Find matrix $B$, such that $\ker(B)$ = $\text{im}(A)$ Given a matrix $A \in \mathbb{R}^{n \times m}$, how can I find a matrix $B \in \mathbb{R}^{k \times n}$ such that $\ker(B) = \text{im}(A)$?
This method would probably work, applying a transformation matrix to change to the standard basis, afterwards. However, if $m < n$ and $\ker(A) = \{ 0 \}$, this approach shouldn't work. Is there any alternative?
 A: This is impossible in general. 
Consider any $3 \times 1$ matrix $A$. Now you are asking for an $1 \times 3$ matrix $B$ such that ker$(B)$ = im$(A)$. In particular, the kernel of $B$ should be 1-dimensional. But that is impossible, since the rank of $B$ is at most 1, and therefore due to the rank-nullity theorem, the kernel of $B$ has dimension at least 2.
A: Say $A$ is rank $r$. Taking the SVD with singular values ordered from largest to smallest write $A=U \Sigma_A V^T$. Here I am taking the convention that $\Sigma_A$ is a $n \times m$ diagonal matrix.
The first $r$ columns of $U$ form a basis for the range of $A$. Write $U= (U_1 \ U_2)$ where $U_1 \in \mathbb{R}^{n \times r}$ so that the columns of $U_1$ form a basis for the range of $A$. Then set 
$$
B= W \Sigma_B 
\begin{pmatrix}
U_2^T\\
U_1^T
\end{pmatrix}
$$
where $\Sigma_B$ is an $n \times n$ and diagonal and its last $r$ diagonal entries are equal to zero, and the  other diagonal entries are nonzero and where $W$ is any one-to-one matrix. Then the kernel of $B$ is equal to the kernel of 
$$\Sigma_B 
\begin{pmatrix}
U_2^T\\
U_1^T
\end{pmatrix}
$$
which you can show is equal to the range of $A$. In particular, any column of $U_1$ is in the kernel of $B$, and any column of $U_2$ is orthogonal to the kernel of $B$. 

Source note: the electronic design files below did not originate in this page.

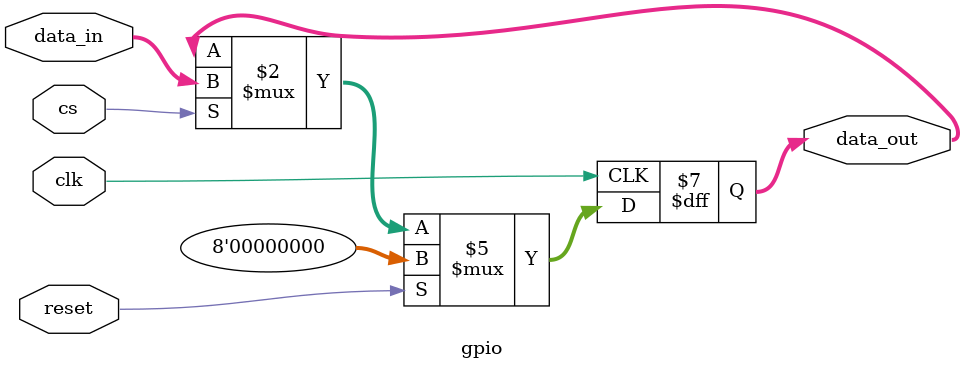
<source format=v>
/* Copyright (c) 2018 Upi Tamminen, All rights reserved.
 * See the LICENSE file for more information */

module gpio #(parameter NUM_PINS = 8) (
    input wire clk,
    input wire reset,
    input wire cs,
    input wire [NUM_PINS-1:0] data_in,
    output reg [NUM_PINS-1:0] data_out
);

always @(posedge clk) begin
    if (reset) begin
        data_out <= 8'h00;
    end
    else if (cs) begin
        data_out <= data_in;
    end
end

endmodule

</source>
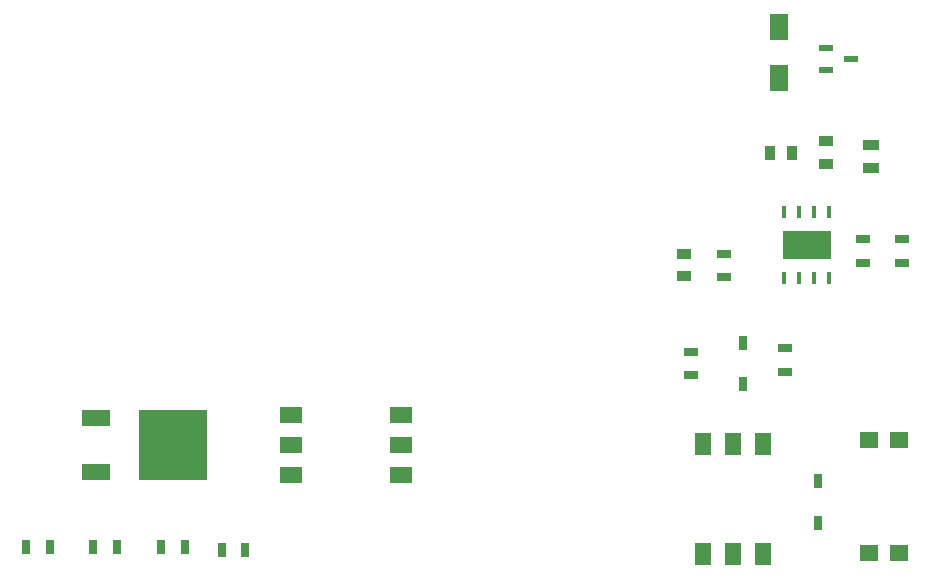
<source format=gtp>
G04*
G04 #@! TF.GenerationSoftware,Altium Limited,Altium Designer,24.5.1 (21)*
G04*
G04 Layer_Color=8421504*
%FSLAX44Y44*%
%MOMM*%
G71*
G04*
G04 #@! TF.SameCoordinates,667E7DA7-0DE7-46C7-9864-8DF00163D8D0*
G04*
G04*
G04 #@! TF.FilePolarity,Positive*
G04*
G01*
G75*
%ADD15R,0.9000X1.3000*%
%ADD16R,1.3000X0.9000*%
%ADD17R,1.5500X1.4000*%
%ADD18R,1.4000X1.9000*%
%ADD19R,0.8000X1.1500*%
%ADD20R,1.5500X2.3000*%
%ADD21R,1.2500X0.7000*%
%ADD22R,1.4000X0.9500*%
%ADD23R,1.2500X0.6000*%
%ADD24R,4.1000X2.4000*%
%ADD25R,0.4500X1.1000*%
%ADD26R,1.9000X1.4000*%
%ADD27R,2.4000X1.4000*%
%ADD28R,5.7500X5.9000*%
%ADD29R,0.7000X1.2500*%
D15*
X1076300Y622300D02*
D03*
X1057300D02*
D03*
D16*
X984758Y536804D02*
D03*
Y517804D02*
D03*
X1104900Y631800D02*
D03*
Y612800D02*
D03*
D17*
X1166368Y378712D02*
D03*
X1140968D02*
D03*
Y283212D02*
D03*
X1166368D02*
D03*
D18*
X1000760Y375430D02*
D03*
X1026160D02*
D03*
X1051560D02*
D03*
Y282430D02*
D03*
X1026160D02*
D03*
X1000760D02*
D03*
D19*
X1097788Y308890D02*
D03*
Y343890D02*
D03*
X1034288Y426264D02*
D03*
Y461264D02*
D03*
D20*
X1065276Y728546D02*
D03*
Y685546D02*
D03*
D21*
X990854Y453738D02*
D03*
Y433738D02*
D03*
X1136396Y528734D02*
D03*
Y548734D02*
D03*
X1169162Y528734D02*
D03*
Y548734D02*
D03*
X1018794Y536542D02*
D03*
Y516542D02*
D03*
X1070356Y456532D02*
D03*
Y436532D02*
D03*
D22*
X1143000Y628600D02*
D03*
Y609600D02*
D03*
D23*
X1104900Y711200D02*
D03*
Y692200D02*
D03*
X1125900Y701700D02*
D03*
D24*
X1088644Y543874D02*
D03*
D25*
X1069594Y571874D02*
D03*
X1082294D02*
D03*
X1094994D02*
D03*
X1107694D02*
D03*
Y515874D02*
D03*
X1094994D02*
D03*
X1082294D02*
D03*
X1069594D02*
D03*
D26*
X652000Y349250D02*
D03*
Y374650D02*
D03*
Y400050D02*
D03*
X745000D02*
D03*
Y374650D02*
D03*
Y349250D02*
D03*
D27*
X487200Y351800D02*
D03*
Y397500D02*
D03*
D28*
X552450Y374650D02*
D03*
D29*
X613250Y286004D02*
D03*
X593250D02*
D03*
X504378Y288290D02*
D03*
X484378D02*
D03*
X447896Y288036D02*
D03*
X427896D02*
D03*
X561942D02*
D03*
X541942D02*
D03*
M02*

</source>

A: This is easy, provided that $\def\rk{\operatorname{rk}}k\geq n-\rk A$ (but if $k<n-\rk A$ it is impossible , since $\rk B\leq k$ and by rank nullity $n=\dim(\ker(B))+\rk B=\rk A+\rk B$ which can be at most $\rk A+k<n$).
Assuming that, we want to find $B$ such that $BA=0$, in other words, each of the $k$ rows of $B$ describes a linear form $\def\R{\Bbb R}\R^n\to\R$ that vanishes on $\def\Im{\operatorname{Im}}\Im A$, and which rows span the space of all such linear forms. Transposing the equation  $BA=0$ gives $A^t B^t=0$, so the columns of $B^t$ lie in the kernel of (the linear map with matrix) $A^t$, and span that kernel. So one just needs to find a basis of the space of solutions of the homogeneous system $A^t x=0$ for $x\in\R^n$ (which basis has $n-\rk A^t=n-\rk A$ elements, by rank nullity), and take their transposes as rows of $B$. In case $k>n-\rk A$, one can just complete with null rows to attain the required number $k$.